Jharkhand High Court
Damru Mahto vs The State Of Jharkhand on 9 May, 2014
Author: D.N.Upadhyay
Bench: D.N.Upadhyay
1
IN THE HIGH COURT OF JHARKHAND AT RANCHI
W.P. (Cr) No. 207 of 2013
Damru Mahto .... Petitioner(s)
Versus
State of Jharkhand ... Respondent
Coram : HON'BLE MR. JUSTICE D.N.UPADHYAY
For the petitioner (s): Mr. Mohan Kumar Dubey
For the opposite party : Addl.P.P.
09.05.2014This writ application has been filed for quashing the order dated 24.01.2008 passed by the learned Sessions Judge, Bokaro, in connection with Criminal Revision No. 130 of 2007 whereby order dated 17.9.2007 by which learned CJM, Bokaro, has cancelled the bail granted to the petitioner in connection with Deoghar (Town) P.S. case No. 279 of 2007 ( G.R. No. 735 of 2007 ), has been upheld.
2 Facts of the case, in brief is that Tulsi Mahato (deceased) had given his fard beyan on 14.7.2007 disclosing therein that he was assaulted by petitioner by means of brick and he sustained injuries on his head. Second blow was hurled which caused injuries on his mouth and his teeth got broken. On the basis of the fard beyan of Tulsi Mahto, Bokaro P.S. Case NO. 279 of 2007 (T) dated 14.7.2007 under sections 337/338/325 was registered.
3 The petitioner appeared before the CJM on 19.7.2007 with prayer to grant bail and the payer was allowed, because the offences alleged were bailable on that date. On the very same day, the informant Tulsi Mahato succumbed to his injuries and therefore petition was filed by the investigating officer to add section 302 IPC and further prayer was made to cancel the bail granted to the petitioner on the ground that the circumstance has now changed due to death of the informant. Thereafter, the petitioner was served with a show cause notice and, accordingly, he appeared and filed show cause raising objection that bail once granted under section 436 Cr.P.C. cannot be cancelled due to change in the situation. He has further raised objection that the Chief Judicial Magistrate has no right to cancel the bail.
4 The Chief Judicial Magistrate after hearing the prosecution as well as the petitioner, passed order on 17.9.2007 by which bail granted to the petitioner was cancelled. The petitioner thereafter preferred Cr. Revision before the Sessions Judge, Bokaro, vide Cr.

What you will do: Reproduce word for word the portion of the bail cancellation judgment above that opens with the words "Jharkhand High Court" and closes with "Mahto .... Petitioner(s)".

Recorded data:
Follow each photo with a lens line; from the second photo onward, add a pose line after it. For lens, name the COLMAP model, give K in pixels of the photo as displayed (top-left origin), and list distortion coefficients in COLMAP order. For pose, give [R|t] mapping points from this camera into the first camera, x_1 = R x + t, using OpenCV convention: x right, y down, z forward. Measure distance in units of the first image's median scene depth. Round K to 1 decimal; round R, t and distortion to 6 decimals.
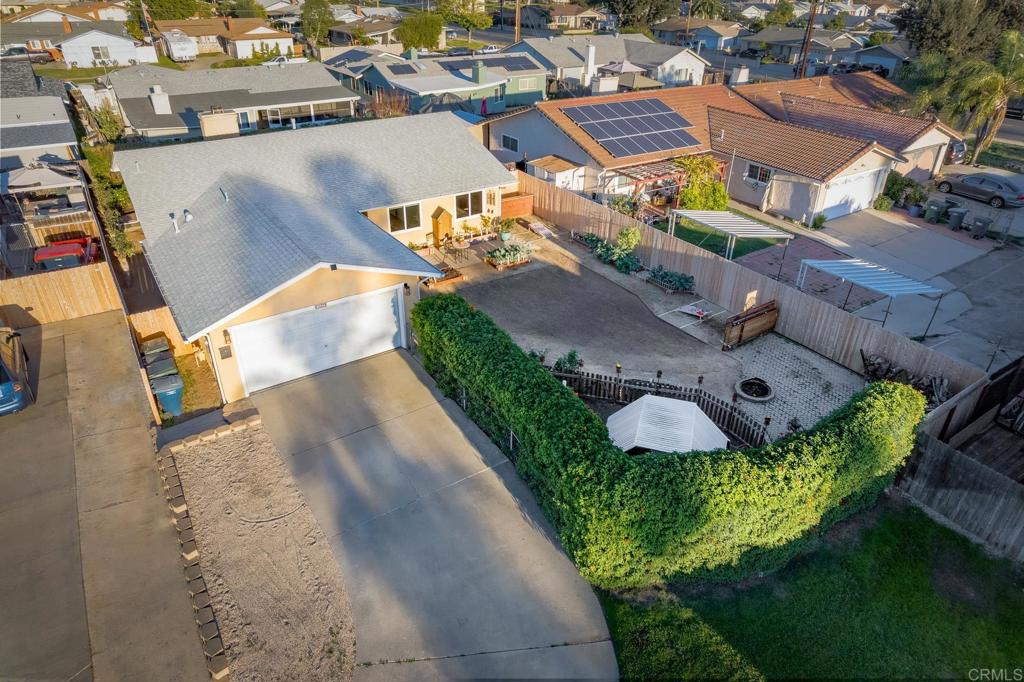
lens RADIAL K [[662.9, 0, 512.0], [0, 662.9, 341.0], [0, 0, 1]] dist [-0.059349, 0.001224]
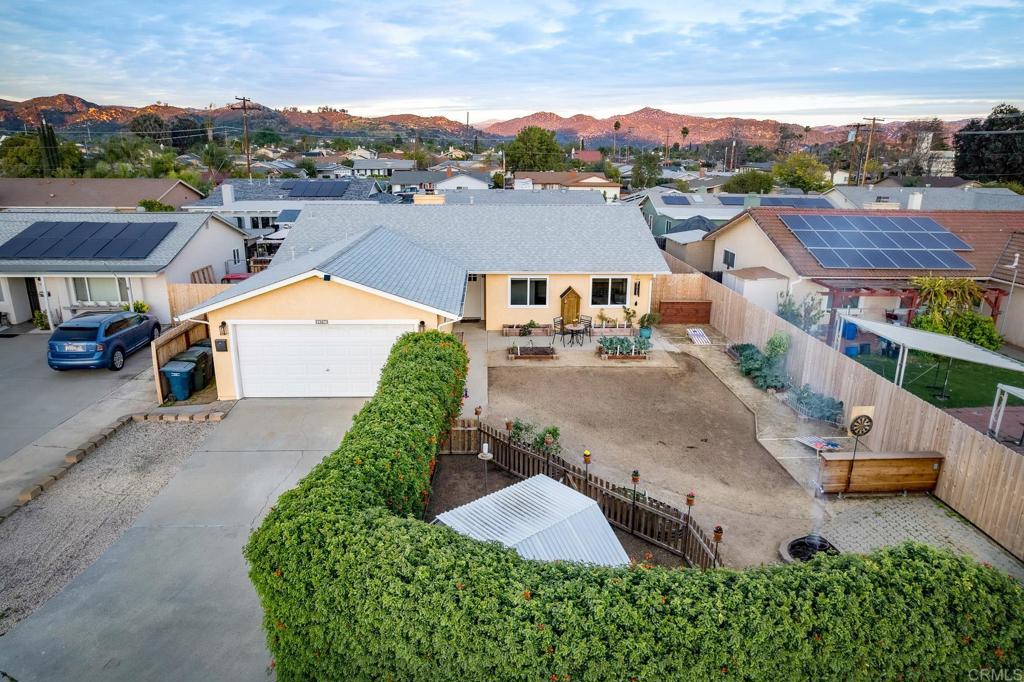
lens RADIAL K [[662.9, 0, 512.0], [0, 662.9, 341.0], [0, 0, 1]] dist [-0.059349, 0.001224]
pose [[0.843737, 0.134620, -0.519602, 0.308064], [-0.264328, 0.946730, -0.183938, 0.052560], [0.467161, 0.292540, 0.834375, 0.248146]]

Problem solution:
Jharkhand High Court
Damru Mahto vs The State Of Jharkhand on 9 May, 2014
Author: D.N.Upadhyay
Bench: D.N.Upadhyay
1
IN THE HIGH COURT OF JHARKHAND AT RANCHI
W.P. (Cr) No. 207 of 2013
Damru Mahto .... Petitioner(s)